- Prompt
Write out the records again from the line holding "common name: White green-algae coral" through the line holding "scientific name: Cathartes aura", inclusive, replacing "phylum" with "division" and keeping everything else the same.
%%
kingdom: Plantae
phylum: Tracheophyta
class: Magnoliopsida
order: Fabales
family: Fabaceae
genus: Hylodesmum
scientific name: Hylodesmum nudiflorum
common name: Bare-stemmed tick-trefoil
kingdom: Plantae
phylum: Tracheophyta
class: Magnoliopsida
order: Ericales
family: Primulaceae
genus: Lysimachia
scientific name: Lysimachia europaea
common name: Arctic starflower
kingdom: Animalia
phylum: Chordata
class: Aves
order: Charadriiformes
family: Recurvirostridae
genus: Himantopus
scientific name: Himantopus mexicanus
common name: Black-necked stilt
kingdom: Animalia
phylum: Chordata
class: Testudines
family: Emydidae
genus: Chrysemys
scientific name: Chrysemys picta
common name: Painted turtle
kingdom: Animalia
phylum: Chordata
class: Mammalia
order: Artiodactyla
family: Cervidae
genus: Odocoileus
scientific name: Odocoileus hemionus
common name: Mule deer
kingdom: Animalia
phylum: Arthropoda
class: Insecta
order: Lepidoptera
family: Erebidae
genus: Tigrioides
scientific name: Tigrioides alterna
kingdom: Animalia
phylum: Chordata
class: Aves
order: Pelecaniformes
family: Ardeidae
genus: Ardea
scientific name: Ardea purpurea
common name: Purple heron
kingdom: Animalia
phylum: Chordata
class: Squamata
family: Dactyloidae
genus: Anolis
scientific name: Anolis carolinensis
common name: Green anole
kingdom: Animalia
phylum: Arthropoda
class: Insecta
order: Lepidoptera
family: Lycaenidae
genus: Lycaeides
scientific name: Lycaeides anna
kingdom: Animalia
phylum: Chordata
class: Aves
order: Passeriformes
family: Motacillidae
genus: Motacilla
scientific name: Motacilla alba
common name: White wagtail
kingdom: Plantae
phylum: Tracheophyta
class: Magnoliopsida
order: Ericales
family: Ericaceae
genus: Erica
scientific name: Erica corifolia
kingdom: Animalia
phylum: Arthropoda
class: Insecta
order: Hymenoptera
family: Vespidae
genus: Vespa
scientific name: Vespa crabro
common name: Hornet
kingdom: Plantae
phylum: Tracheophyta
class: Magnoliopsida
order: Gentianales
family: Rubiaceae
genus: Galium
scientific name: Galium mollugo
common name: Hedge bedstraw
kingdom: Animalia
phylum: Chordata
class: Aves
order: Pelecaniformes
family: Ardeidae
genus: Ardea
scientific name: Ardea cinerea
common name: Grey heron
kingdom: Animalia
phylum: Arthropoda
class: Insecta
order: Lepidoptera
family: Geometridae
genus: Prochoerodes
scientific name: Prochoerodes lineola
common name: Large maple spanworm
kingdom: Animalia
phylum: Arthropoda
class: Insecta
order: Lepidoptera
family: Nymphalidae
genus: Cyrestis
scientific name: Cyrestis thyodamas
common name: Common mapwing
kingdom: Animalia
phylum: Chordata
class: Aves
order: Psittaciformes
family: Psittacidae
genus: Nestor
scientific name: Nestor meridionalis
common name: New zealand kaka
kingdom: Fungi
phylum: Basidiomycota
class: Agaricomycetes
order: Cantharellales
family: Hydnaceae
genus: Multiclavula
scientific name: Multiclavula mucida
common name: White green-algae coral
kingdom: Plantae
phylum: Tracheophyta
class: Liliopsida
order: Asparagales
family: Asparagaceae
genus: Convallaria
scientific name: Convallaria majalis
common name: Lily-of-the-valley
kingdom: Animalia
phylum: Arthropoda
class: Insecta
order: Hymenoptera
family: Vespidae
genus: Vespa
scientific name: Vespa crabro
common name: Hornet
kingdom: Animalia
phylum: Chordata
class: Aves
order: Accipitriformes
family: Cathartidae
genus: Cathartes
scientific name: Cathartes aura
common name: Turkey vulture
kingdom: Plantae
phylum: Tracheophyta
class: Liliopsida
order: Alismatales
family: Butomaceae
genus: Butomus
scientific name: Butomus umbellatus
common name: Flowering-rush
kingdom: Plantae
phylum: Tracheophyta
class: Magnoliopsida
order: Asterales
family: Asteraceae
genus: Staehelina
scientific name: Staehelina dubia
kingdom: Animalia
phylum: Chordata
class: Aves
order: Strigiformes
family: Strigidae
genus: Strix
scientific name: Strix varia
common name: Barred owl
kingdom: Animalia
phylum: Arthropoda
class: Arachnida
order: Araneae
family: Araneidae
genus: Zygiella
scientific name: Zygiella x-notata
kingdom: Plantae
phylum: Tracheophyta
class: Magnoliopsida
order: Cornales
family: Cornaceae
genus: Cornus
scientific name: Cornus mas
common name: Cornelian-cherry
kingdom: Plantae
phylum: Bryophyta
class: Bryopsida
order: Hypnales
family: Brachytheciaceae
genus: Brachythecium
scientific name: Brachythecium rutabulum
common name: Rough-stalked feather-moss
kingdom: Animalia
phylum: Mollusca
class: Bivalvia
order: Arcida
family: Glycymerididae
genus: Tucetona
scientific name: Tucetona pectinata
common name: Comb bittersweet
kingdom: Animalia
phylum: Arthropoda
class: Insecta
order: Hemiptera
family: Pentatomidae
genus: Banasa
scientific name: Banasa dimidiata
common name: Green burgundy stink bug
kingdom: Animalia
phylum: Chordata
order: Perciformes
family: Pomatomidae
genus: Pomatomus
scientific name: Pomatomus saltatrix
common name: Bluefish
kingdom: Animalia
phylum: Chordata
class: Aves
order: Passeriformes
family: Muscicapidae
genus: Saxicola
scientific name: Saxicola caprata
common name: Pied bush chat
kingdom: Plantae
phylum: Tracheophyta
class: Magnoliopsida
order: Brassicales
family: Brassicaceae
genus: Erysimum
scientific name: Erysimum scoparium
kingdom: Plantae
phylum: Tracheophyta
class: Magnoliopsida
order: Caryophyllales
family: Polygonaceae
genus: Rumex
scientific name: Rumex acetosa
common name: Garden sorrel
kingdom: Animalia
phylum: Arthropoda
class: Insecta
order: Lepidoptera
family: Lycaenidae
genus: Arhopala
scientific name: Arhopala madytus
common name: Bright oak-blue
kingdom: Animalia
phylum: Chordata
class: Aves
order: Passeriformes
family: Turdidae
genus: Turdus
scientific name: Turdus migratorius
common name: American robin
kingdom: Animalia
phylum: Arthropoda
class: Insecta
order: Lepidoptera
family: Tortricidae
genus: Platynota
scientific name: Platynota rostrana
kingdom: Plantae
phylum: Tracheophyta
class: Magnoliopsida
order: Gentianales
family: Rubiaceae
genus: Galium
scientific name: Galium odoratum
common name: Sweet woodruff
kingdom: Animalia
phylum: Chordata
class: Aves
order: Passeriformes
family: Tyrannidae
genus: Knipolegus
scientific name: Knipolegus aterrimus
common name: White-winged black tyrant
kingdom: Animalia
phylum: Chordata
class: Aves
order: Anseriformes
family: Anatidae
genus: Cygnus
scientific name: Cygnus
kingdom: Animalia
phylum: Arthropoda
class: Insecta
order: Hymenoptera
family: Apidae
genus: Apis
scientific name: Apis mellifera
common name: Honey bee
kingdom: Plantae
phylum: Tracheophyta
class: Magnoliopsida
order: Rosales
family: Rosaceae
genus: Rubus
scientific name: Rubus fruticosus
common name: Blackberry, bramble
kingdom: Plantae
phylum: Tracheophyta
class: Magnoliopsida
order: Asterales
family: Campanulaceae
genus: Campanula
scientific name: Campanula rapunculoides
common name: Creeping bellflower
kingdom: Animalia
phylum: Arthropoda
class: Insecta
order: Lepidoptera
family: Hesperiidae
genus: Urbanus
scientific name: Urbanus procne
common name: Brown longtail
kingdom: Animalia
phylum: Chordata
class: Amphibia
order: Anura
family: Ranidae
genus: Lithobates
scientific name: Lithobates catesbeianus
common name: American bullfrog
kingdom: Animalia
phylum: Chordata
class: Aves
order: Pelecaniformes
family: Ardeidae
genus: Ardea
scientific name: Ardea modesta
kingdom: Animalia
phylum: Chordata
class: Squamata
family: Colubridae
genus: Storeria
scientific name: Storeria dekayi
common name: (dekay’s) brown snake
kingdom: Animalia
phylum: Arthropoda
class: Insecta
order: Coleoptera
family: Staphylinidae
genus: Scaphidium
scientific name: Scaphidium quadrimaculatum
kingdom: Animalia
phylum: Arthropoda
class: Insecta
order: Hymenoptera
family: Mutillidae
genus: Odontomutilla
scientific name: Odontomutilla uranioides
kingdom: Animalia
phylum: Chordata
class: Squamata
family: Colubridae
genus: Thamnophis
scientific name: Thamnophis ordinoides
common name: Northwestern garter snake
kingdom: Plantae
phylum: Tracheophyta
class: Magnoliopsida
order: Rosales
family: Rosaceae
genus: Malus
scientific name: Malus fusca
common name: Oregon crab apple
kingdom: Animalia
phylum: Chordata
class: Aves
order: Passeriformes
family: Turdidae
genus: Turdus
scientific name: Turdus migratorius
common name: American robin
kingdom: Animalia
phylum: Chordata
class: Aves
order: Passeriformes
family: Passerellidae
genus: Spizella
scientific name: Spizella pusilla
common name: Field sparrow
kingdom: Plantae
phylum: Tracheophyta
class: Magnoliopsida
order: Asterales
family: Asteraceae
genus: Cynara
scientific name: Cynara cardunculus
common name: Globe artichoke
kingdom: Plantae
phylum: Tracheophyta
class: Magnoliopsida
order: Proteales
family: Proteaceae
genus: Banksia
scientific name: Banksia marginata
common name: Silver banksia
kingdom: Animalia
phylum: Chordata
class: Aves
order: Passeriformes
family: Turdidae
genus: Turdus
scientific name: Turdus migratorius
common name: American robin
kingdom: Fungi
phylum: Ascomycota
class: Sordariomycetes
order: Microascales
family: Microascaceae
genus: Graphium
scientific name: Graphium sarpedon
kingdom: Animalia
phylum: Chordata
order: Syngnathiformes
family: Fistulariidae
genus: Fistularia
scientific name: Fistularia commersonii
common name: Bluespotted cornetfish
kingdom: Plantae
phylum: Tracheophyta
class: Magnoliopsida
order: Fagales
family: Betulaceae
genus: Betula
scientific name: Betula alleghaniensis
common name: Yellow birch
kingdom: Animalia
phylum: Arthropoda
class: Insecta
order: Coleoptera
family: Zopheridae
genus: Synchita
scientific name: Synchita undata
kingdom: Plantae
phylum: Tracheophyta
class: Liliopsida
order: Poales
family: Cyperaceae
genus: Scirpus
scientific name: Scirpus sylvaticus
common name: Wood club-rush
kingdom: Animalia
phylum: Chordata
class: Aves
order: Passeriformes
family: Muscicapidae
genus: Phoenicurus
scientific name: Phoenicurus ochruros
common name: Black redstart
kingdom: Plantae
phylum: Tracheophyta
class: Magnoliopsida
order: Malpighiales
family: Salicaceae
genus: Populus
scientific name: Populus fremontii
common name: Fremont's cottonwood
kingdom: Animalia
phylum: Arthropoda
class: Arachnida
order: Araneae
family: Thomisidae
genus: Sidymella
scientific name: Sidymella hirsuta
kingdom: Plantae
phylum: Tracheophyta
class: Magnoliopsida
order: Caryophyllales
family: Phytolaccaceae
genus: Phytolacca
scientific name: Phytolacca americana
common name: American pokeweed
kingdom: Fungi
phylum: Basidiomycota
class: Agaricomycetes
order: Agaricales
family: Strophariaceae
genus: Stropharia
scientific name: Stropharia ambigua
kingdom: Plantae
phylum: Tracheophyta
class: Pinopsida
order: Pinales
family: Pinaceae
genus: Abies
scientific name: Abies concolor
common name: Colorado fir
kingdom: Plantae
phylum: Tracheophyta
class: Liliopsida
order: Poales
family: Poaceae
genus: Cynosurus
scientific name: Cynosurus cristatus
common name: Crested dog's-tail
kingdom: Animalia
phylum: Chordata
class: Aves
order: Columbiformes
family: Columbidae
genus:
%%
- Correct answer
common name: White green-algae coral
kingdom: Plantae
division: Tracheophyta
class: Liliopsida
order: Asparagales
family: Asparagaceae
genus: Convallaria
scientific name: Convallaria majalis
common name: Lily-of-the-valley
kingdom: Animalia
division: Arthropoda
class: Insecta
order: Hymenoptera
family: Vespidae
genus: Vespa
scientific name: Vespa crabro
common name: Hornet
kingdom: Animalia
division: Chordata
class: Aves
order: Accipitriformes
family: Cathartidae
genus: Cathartes
scientific name: Cathartes aura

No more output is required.